The patent application describes techniques for automatic image quality evaluation using machine learning models.

  • Images generated by automated image generators are accessed and quality indicators are generated for each image.
  • Images are automatically selected and compared based on the quality indicators.
  • A ranking of the image generators is generated based on the comparison results.
  • The ranking data is presented on a device for user review.

Potential Applications: - Automated image quality assessment in various industries such as photography, advertising, and e-commerce. - Enhancing image selection processes in content creation platforms and social media.

Problems Solved: - Eliminates the need for manual image quality evaluation, saving time and resources. - Ensures consistent and objective assessment of image quality.

Benefits: - Improved efficiency in image selection processes. - Enhanced user experience through better quality images. - Increased productivity in content creation workflows.

Commercial Applications: Title: Automated Image Quality Evaluation Technology for Content Creation Platforms This technology can be utilized in content creation platforms to streamline image selection processes, improve content quality, and enhance user engagement.
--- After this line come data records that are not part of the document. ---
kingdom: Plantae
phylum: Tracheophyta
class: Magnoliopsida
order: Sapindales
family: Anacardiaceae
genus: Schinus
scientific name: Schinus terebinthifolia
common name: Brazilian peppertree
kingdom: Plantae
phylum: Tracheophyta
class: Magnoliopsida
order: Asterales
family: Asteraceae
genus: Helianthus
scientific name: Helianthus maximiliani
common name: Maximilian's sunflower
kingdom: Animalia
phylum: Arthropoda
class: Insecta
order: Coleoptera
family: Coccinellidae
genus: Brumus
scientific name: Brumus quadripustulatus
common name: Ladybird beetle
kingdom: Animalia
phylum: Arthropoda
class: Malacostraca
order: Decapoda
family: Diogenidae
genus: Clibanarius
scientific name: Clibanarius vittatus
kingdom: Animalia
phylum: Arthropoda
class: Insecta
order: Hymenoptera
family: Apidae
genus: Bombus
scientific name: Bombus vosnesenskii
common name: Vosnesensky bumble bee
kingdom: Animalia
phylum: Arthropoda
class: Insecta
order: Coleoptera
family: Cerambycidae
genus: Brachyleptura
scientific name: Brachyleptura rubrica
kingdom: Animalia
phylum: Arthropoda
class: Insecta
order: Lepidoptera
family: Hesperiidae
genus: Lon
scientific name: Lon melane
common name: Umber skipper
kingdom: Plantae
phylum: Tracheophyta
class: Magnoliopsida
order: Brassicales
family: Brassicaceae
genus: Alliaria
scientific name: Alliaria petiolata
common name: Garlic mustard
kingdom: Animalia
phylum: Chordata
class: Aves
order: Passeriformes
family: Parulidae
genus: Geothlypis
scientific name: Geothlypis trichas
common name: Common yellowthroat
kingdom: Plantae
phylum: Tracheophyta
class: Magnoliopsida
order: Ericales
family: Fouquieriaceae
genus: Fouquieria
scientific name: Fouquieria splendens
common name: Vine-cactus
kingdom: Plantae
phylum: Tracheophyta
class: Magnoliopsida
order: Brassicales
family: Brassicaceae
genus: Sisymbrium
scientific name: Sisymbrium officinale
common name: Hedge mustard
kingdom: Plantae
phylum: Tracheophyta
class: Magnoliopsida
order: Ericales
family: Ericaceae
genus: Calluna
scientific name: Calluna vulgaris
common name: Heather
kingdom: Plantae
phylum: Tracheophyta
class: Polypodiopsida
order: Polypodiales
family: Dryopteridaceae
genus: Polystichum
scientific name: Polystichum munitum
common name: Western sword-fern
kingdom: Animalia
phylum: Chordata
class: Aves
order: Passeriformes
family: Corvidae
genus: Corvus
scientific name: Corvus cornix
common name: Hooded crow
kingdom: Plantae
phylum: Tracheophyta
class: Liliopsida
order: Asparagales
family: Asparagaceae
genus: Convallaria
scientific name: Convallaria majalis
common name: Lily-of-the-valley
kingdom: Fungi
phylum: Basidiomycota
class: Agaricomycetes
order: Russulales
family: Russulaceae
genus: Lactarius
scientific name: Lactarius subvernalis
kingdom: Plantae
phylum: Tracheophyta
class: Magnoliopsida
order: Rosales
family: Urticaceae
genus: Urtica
It can also be integrated into e-commerce platforms to ensure high-quality product images, leading to increased sales and customer satisfaction.

Questions about Automated Image Quality Evaluation Technology: 1. How does this technology impact the efficiency of image selection processes? - This technology improves efficiency by automating the image quality evaluation process, saving time and resources for users. 2. What are the potential benefits of using machine learning models for image quality assessment? - Machine learning models provide consistent and objective image quality evaluation, leading to improved overall quality of selected images.


Original Abstract Submitted

examples disclosed herein describe techniques for automatic image quality evaluation. a first set of images generated by a first automated image generator and a second set of images generated by a second automated image generator are accessed. a first machine learning model generates a first quality indicator for each image in the first set of images and the second set of images. a second machine learning model generates a second quality indicator for each image in the first set of images and the second set of images. based on the generated indicators, a first image from the first set of images and a second image from the second set of images are automatically selected and compared. a first ranking of the first automated image generator and the second automated image generator is generated based on the comparison, and ranking data is caused to be presented on a device.